= Poll aggregator =

A poll aggregator is an entity that tracks and aggregates individual polls conducted by different organizations in order to gauge public sentiment on key civic issues such as the approval rating of a major political figure (e.g., president, prime minister, monarch, governor, lawmaker, etc.), or legislative body; or to measure likely public support for an individual candidate or political party in an upcoming election.

== Individual poll aggregation ==
A poll aggregator may also forecast the likely outcome of upcoming elections by gathering and analysing pre-election polls published by others, and/or utilizing other available politics-related information which, according to its methodology, may affect the outcome of an election. For example, an aggregator may attempt to predict the winner of a presidential election or the composition of a legislature, or it may focus on attempting to determine current opinion by smoothing out poll-to-poll variation. Editorial commentary by the site's owners and others complements the data. Interest and web traffic peak during the last few weeks before the election.

How individual polls are aggregated varies from site to site. Some aggregators take a long- or short-term running/rolling average or average the polls at certain points in time, while other aggregators might take a weighted poll average (e.g., giving less weight to older polls), or use some other proprietary method of aggregation, based on such factors as past pollster accuracy, age of the poll, or other more subjective factors. The averaging method has been criticized because it doesn't weight them by sample size. In this way, the resulting average support percentages do not reflect the actual support percentage for any candidate of the pooled polls. According to the American Association for Public Opinion Research, "[o]ther aggregators use regression-based analyses — a method for adjusting data to account for unusual results ('outliers'). Other aggregators combine additional data like historical election results or economic data with current polling data through statistical methods – these are often called modelers."

Aggregators are not capable of accounting for systematic errors in the polls themselves. For instance, if pollsters are misjudging the turnout demographics, aggregators cannot undo these errors. Likewise, when there is a tendency to herd (i.e. for different pollsters to converge on a particular result to avoid being an outlier), aggregators will reflect this. However, veteran political journalist Bill Moyers has commented that poll aggregators are a good tool for sorting out the polls.

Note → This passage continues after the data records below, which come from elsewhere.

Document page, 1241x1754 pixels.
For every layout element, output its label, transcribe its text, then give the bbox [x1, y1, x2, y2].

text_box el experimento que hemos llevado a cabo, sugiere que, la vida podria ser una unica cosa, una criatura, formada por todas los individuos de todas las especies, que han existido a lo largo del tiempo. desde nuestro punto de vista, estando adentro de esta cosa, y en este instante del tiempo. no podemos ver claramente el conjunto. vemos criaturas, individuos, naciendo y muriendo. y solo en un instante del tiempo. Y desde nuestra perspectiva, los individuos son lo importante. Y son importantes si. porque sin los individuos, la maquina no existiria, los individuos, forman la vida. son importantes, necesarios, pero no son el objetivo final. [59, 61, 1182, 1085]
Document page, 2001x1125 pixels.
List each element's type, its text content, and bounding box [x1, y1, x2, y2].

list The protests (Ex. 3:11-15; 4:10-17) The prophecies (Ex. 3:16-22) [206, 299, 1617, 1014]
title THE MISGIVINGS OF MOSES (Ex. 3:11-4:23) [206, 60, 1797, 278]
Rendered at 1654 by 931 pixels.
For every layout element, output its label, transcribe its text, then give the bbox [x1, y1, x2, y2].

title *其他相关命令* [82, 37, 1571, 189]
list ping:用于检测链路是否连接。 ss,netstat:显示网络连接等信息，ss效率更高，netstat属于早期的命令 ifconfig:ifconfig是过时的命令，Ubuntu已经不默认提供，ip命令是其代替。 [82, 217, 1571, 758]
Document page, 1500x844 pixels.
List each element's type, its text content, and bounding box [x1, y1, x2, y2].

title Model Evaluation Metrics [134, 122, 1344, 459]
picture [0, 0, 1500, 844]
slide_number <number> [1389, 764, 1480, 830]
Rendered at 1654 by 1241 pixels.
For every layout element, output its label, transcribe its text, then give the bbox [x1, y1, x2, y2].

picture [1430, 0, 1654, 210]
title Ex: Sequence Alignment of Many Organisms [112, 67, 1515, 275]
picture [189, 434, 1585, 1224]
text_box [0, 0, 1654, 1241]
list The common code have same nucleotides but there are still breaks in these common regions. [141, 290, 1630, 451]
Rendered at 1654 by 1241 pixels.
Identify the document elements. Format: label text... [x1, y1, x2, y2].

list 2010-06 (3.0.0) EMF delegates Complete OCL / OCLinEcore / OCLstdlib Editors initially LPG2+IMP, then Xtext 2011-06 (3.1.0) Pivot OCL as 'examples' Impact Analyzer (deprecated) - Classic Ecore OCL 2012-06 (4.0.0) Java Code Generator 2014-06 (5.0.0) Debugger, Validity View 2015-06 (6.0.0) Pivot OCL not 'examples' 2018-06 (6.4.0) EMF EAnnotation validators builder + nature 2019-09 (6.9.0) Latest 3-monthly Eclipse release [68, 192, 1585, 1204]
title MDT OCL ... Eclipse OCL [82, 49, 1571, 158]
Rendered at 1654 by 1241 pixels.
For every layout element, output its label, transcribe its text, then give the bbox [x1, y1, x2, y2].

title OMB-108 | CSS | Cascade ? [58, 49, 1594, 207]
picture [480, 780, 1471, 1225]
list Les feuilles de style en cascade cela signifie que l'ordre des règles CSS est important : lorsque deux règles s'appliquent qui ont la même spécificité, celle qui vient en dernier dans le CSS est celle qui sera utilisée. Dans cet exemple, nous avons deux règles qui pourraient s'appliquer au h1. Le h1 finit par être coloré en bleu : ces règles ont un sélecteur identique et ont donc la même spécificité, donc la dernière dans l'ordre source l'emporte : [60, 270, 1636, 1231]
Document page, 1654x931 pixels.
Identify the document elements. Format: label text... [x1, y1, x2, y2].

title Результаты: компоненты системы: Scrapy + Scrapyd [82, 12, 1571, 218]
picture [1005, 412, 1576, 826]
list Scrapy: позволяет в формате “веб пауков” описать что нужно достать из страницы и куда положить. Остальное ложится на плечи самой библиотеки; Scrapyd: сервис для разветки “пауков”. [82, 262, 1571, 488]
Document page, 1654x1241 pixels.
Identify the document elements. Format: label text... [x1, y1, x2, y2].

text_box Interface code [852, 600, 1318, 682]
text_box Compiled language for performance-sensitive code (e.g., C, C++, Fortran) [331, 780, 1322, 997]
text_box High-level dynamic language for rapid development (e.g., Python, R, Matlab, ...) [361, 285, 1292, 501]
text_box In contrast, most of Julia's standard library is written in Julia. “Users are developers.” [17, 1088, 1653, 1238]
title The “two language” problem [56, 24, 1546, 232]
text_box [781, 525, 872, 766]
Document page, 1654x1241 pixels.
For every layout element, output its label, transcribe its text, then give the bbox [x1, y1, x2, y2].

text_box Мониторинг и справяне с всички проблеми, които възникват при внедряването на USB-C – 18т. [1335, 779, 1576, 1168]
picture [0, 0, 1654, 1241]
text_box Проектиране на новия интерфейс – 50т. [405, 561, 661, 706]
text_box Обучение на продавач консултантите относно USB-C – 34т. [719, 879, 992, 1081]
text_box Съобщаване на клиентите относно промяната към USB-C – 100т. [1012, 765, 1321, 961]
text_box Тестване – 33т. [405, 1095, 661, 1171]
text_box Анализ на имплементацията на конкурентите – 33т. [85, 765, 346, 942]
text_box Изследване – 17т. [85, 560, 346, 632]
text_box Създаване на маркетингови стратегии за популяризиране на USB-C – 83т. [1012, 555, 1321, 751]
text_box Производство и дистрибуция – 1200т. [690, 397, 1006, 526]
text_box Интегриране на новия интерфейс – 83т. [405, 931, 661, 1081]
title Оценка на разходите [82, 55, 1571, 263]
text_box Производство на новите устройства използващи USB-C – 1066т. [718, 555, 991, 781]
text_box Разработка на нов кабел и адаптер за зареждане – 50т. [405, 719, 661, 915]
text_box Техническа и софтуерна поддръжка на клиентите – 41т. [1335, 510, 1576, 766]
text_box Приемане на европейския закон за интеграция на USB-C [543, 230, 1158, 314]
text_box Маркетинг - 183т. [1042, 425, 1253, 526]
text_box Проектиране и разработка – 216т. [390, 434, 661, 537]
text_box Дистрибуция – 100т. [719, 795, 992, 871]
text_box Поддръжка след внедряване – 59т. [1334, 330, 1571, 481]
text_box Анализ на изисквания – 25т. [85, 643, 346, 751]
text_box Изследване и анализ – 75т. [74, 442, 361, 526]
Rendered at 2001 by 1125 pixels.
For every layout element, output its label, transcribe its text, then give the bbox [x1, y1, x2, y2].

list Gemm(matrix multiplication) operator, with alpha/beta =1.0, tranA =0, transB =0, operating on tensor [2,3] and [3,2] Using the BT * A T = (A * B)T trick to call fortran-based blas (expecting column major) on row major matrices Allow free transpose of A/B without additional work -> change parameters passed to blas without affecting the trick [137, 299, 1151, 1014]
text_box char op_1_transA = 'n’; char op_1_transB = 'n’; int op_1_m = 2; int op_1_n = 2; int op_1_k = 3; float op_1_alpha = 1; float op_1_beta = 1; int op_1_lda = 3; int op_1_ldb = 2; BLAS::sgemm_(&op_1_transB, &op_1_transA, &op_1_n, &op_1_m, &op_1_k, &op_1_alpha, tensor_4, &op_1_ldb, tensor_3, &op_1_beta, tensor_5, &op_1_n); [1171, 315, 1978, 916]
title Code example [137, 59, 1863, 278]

RealClearPolitics was the first such website. It began aggregating polls in 2002 for the congressional elections that year. Several sites existed by 2004, including Andrew S. Tanenbaum's Electoral-vote.com, as well as Sam Wang's Princeton Election Consortium. Relative newcomer FiveThirtyEight began in 2008 by baseball statistician Nate Silver, and continued under the name The Silver Bulletin after his departure from 538's owner ABC in 2023. Pollster.com by Mark Blumenthal, was acquired byHuffPost as Huffpost Pollster in 2010, but cut back in 2017. Since 2010, the political blog Talking Points Memo has also sponsored a "PollTracker" feature which aggregates opinion polls. Other noteworthy examples include Drew Linzer's Votamatic, Josh Putnam's Frontloading HQ, and Jay DeSart and Tom Holbrook's Politics by the Numbers. In Australia, William Bowe's Poll Bludger hosts the BludgerTrack poll aggregator. Europe Elects, founded in 2014, is another poll aggregator that collects voting intention polling data from across the European continent. An example of aggregator of poll aggregators includes the PollyVote, which combines different polling averages as one component of a combined forecast of the U.S. presidential election result.